Он протянул нам английские сигареты и гаванские сигары, мы отказались. Я пристально посмотрел на него, он явно смутился. Я сказал ему:
– Вы явились сюда отнюдь не из милосердия. Я вас узнал. В тот день, когда меня взяли, я видел вас во дворе казармы. Вы были с фалангистами.
Я собирался выложить ему все, но, к своему удивлению, не стал этого делать: бельгиец внезапно перестал меня интересовать. Раньше если уж я к кому-нибудь цеплялся, то не оставлял его в покое так просто. А тут желание говорить бесследно исчезло. Я пожал плечами и отвел глаза. Через несколько минут поднял голову и увидел, что бельгиец с любопытством наблюдает за мной. Охранники уселись на циновки. Долговязый Педро не знал, куда себя деть от скуки, другой то и дело вертел головой, чтобы не уснуть.
– Принести лампу? – неожиданно спросил Педро.
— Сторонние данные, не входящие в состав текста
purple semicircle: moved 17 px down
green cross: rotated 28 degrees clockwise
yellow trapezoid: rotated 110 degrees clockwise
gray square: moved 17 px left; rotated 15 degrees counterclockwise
Бельгиец кивнул головой, и я подумал, что интеллигентности в нем не больше, чем в деревянном чурбане, но на злодея он похож все-таки не был. Взглянув в его холодные голубые глаза, я решил, что он подличает от недостатка воображения. Педро вышел и вскоре вернулся с керосиновой лампой и поставил ее на край скамьи. Она светила скудно, но все же это было лучше, чем ничего. Накануне мы сидели в потемках. Я долго вглядывался в световой круг на потолке. Вглядывался как завороженный. Вдруг все это исчезло, круг света погас. Я очнулся и вздрогнул, как под невыносимо тяжелой ношей. Нет, это был не страх, не мысль о смерти. Этому просто не было названия. Скулы мои горели, череп раскалывался от боли.
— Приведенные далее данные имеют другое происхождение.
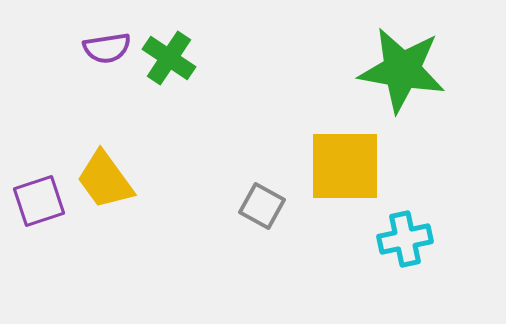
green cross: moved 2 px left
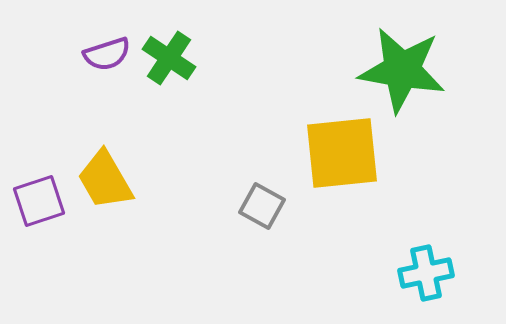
purple semicircle: moved 6 px down; rotated 9 degrees counterclockwise
yellow square: moved 3 px left, 13 px up; rotated 6 degrees counterclockwise
yellow trapezoid: rotated 6 degrees clockwise
cyan cross: moved 21 px right, 34 px down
Я поежился и взглянул на своих товарищей. Том сидел, упрятав лицо в ладони, я видел только его белый тучный загривок. Маленькому Хуану становилось все хуже: рот его был полуоткрыт, ноздри вздрагивали. Бельгиец подошел и положил ему руку на плечо: казалось, он хотел мальчугана подбодрить, но глаза его оставались такими же ледяными.
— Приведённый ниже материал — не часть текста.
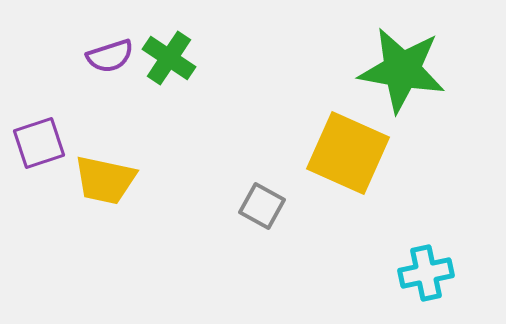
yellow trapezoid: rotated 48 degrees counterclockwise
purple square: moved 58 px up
Его рука украдкой скользнула вниз и замерла у кисти. Хуан не шевельнулся. Бельгиец сжал ему запястье тремя пальцами, вид у него был отрешенный, но при этом он слегка отступил, чтобы повернуться ко мне спиной. Я подался вперед и увидел, что он вынул часы и, не отпуская руки, с минуту глядел на них. Потом он отстранился, и рука Хуана безвольно упала. Бельгиец прислонился к стене, затем, как если бы он вспомнил о чем-то важном, вынул блокнот и что-то в нем записал. «Сволочь! – в бешенстве подумал я. – Пусть только попробует щупать у меня пульс, я ему тут же харю разворочу». Он так и не подошел ко мне, но когда я поднял голову, то поймал на себе его взгляд. Я не отвел глаз. Каким-то безынтонационным голосом он сказал мне:
– Вы не находите, что тут прохладно?
Ему и в самом деле было зябко: физиономия его стала фиолетовой.
– Нет, мне не холодно, – ответил я.
Но он не сводил с меня своего жесткого взгляда. И вдруг я понял, в чем дело. Я провел рукой по лицу: его покрывала испарина. В этом промозглом подвале, в самый разгар зимы, на ледяных сквозняках я буквально истекал потом. Я потрогал волосы: они были совершенно мокрые. Я почувствовал, что рубашку мою хоть выжимай, она плотно прилипла к телу.
Вот уже не меньше часа меня заливало потом, а я этого не замечал. Зато скотина-бельгиец все прекрасно видел. Он наблюдал, как капли стекают по моему лицу, и наверняка думал: вот свидетельство страха, и страха почти патологического. Он чувствовал себя нормальным человеком и гордился, что ему сейчас холодно, как всякому нормальному человеку. Мне захотелось подойти и дать ему в морду. Но при первом же движении мои стыд и ярость исчезли, и я в полном равнодушии опустился на скамью. Я ограничился тем, что снова вынул платок и стал вытирать им шею. Теперь я явственно ощущал, как пот стекает с волос, и это было неприятно. Впрочем, вскоре я перестал утираться: платок промок насквозь, а пот все не иссякал. Мокрым был даже зад, и штаны мои прилипали к скамейке. И вдруг заговорил маленький Хуан:
– Вы врач?
– Врач, – ответил бельгиец.
– Скажите… а это больно и… долго?
– Ах, это… когда… Нет, довольно быстро, – ответил бельгиец отеческим тоном. У него был вид доктора, который успокаивает своего платного пациента.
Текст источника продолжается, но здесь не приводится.